ABOUT THIS TASK: When copying the data below, keep only the lines from the one with "left shoulder: (554, 321)" through the one with "right shoulder: (277, 251)", word for word, and skip the pictures.

EXERCISE MATERIALS:
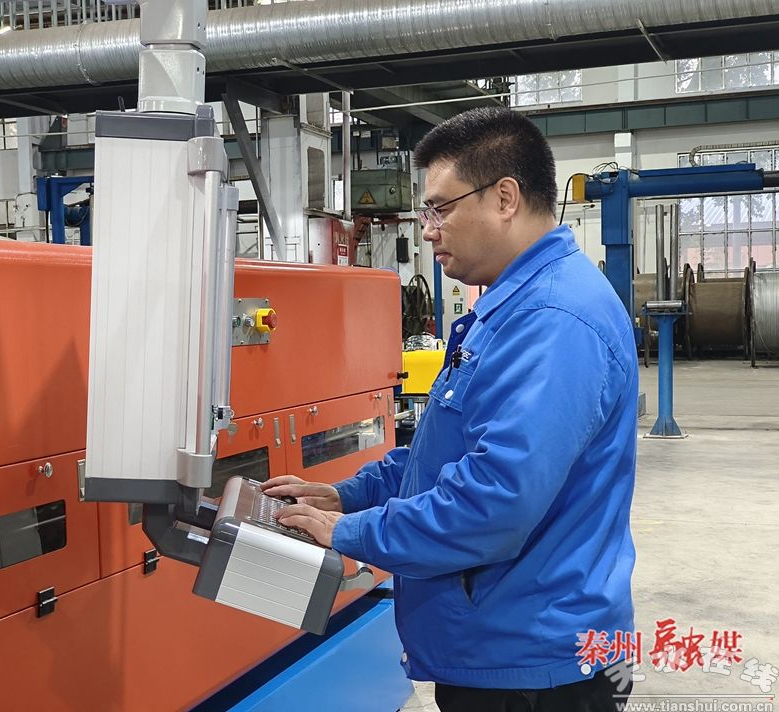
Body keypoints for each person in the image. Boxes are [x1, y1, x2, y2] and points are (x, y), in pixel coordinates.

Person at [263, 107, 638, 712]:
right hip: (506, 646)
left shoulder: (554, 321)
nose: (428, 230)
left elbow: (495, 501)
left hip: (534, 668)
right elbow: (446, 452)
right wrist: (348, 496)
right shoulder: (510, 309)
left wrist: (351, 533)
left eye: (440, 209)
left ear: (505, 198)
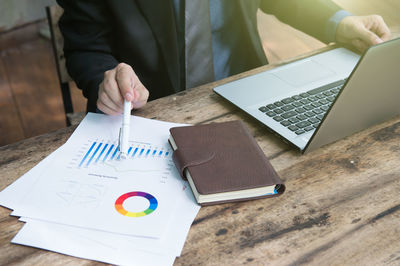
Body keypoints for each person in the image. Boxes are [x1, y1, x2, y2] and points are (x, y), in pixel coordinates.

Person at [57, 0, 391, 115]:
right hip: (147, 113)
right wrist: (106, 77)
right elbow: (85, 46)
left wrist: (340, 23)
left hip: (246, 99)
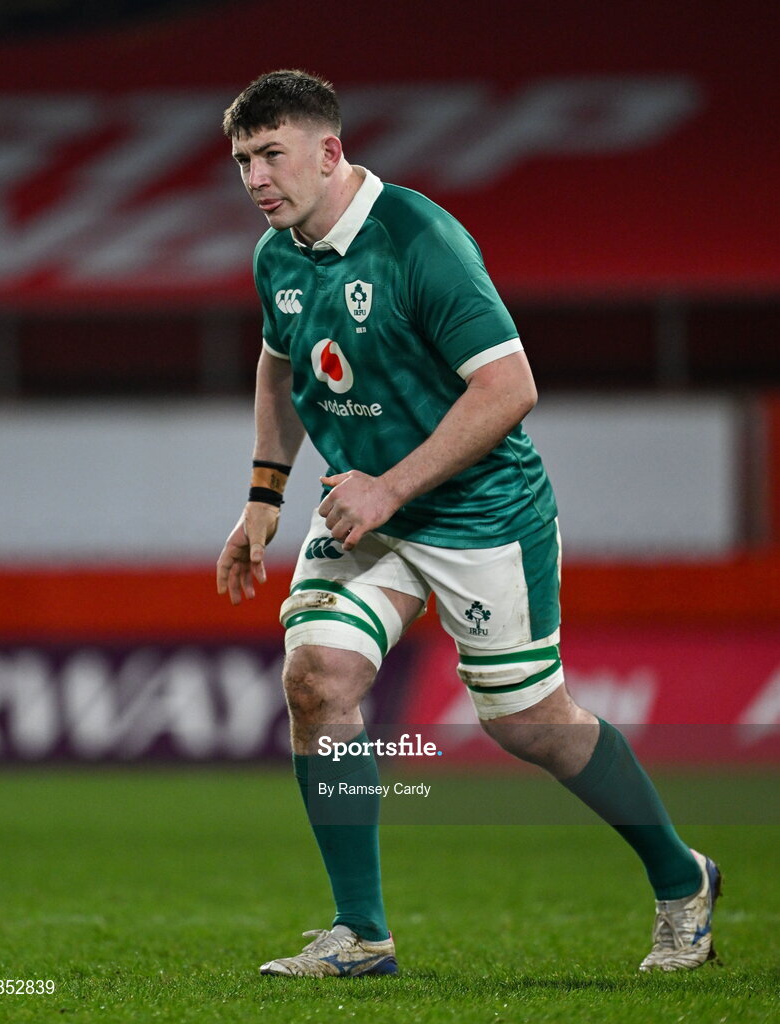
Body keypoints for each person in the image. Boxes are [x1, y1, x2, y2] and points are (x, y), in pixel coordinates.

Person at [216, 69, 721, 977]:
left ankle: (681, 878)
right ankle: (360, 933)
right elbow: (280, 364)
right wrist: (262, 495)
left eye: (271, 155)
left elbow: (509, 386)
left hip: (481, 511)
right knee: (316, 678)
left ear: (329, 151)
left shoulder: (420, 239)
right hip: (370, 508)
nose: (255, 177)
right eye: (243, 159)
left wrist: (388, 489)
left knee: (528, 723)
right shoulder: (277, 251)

---

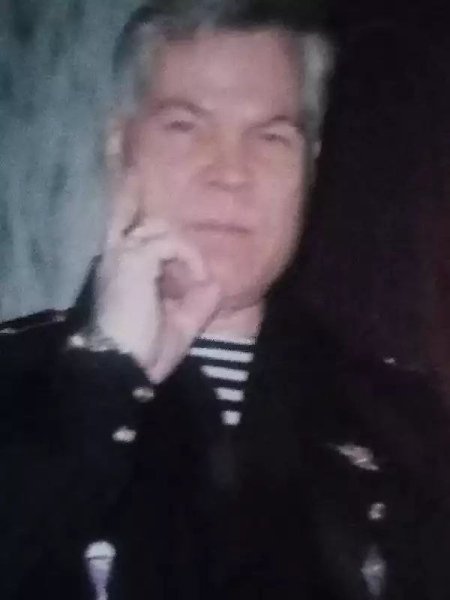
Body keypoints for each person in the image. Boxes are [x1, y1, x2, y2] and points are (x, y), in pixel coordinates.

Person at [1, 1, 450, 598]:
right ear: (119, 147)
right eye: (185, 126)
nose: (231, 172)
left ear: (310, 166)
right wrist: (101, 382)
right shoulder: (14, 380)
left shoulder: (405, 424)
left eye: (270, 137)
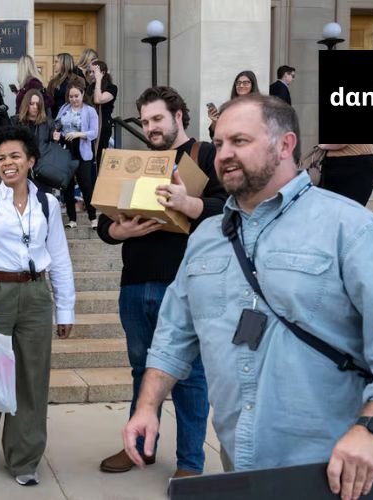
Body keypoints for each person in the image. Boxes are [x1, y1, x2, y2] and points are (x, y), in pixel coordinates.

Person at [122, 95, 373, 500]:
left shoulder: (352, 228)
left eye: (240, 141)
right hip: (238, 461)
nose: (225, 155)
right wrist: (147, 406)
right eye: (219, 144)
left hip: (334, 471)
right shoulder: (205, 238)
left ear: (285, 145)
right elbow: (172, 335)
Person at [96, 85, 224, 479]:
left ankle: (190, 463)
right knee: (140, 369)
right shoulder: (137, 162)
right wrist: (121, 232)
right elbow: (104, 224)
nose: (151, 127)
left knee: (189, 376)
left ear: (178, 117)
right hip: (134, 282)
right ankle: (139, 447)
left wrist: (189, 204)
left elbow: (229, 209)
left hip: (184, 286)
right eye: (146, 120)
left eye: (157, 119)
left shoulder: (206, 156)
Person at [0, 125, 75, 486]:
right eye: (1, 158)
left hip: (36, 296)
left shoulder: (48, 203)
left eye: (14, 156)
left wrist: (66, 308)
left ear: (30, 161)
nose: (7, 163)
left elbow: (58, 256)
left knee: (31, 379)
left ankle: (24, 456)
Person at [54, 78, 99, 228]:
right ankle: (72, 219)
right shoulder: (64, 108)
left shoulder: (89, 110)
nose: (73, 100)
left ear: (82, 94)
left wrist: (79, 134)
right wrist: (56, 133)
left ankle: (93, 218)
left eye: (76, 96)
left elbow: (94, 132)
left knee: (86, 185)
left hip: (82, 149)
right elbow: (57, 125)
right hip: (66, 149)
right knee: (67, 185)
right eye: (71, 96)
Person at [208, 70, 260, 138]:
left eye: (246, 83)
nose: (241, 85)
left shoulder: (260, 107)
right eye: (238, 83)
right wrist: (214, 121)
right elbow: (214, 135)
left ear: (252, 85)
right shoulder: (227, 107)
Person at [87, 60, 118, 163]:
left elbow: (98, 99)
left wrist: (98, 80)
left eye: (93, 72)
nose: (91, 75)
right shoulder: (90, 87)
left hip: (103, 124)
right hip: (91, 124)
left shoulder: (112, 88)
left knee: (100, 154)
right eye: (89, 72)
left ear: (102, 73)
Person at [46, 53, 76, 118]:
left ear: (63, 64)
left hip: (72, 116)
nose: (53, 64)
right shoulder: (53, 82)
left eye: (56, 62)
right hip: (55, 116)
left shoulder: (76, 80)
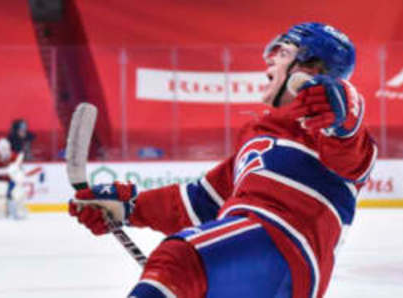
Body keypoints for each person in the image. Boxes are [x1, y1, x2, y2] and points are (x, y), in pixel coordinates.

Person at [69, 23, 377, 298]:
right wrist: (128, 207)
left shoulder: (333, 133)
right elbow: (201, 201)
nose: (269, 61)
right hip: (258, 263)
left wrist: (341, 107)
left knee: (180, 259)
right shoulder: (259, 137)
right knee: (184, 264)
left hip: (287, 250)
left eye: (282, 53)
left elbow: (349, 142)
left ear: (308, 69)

---

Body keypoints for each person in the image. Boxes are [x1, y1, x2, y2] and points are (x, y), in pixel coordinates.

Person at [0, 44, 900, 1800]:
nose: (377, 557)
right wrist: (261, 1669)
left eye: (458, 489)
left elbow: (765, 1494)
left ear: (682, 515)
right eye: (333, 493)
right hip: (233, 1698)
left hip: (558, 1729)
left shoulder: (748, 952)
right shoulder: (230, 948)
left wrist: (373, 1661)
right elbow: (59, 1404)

SOLUTION FOR THIS TASK:
left shoulder: (554, 321)
nose: (428, 230)
left elbow: (495, 501)
left hip: (534, 668)
right elbow: (446, 452)
right wrist: (348, 496)
right shoulder: (510, 309)
left wrist: (351, 533)
left eye: (440, 209)
left ear: (505, 198)
Body keypoints for each person in the image. Boxes are [x1, y1, x2, y2] and points are (x, y), in pixel coordinates.

Person at [57, 0, 391, 115]:
right hip: (147, 113)
right wrist: (106, 77)
right elbow: (85, 46)
left wrist: (340, 23)
left hip: (246, 99)
Body keypoints for each person in the image. Boxes are [x1, y1, x2, y2] and points are (x, y), in pixel coordinates.

Person at [216, 69, 721, 977]:
left ankle: (681, 878)
right ankle: (360, 933)
right elbow: (280, 364)
right wrist: (262, 495)
left eye: (271, 155)
left elbow: (509, 386)
left hip: (481, 511)
right knee: (316, 678)
left ear: (329, 151)
left shoulder: (420, 239)
right hip: (370, 508)
nose: (255, 177)
right eye: (243, 159)
left wrist: (388, 489)
left knee: (528, 723)
right shoulder: (277, 251)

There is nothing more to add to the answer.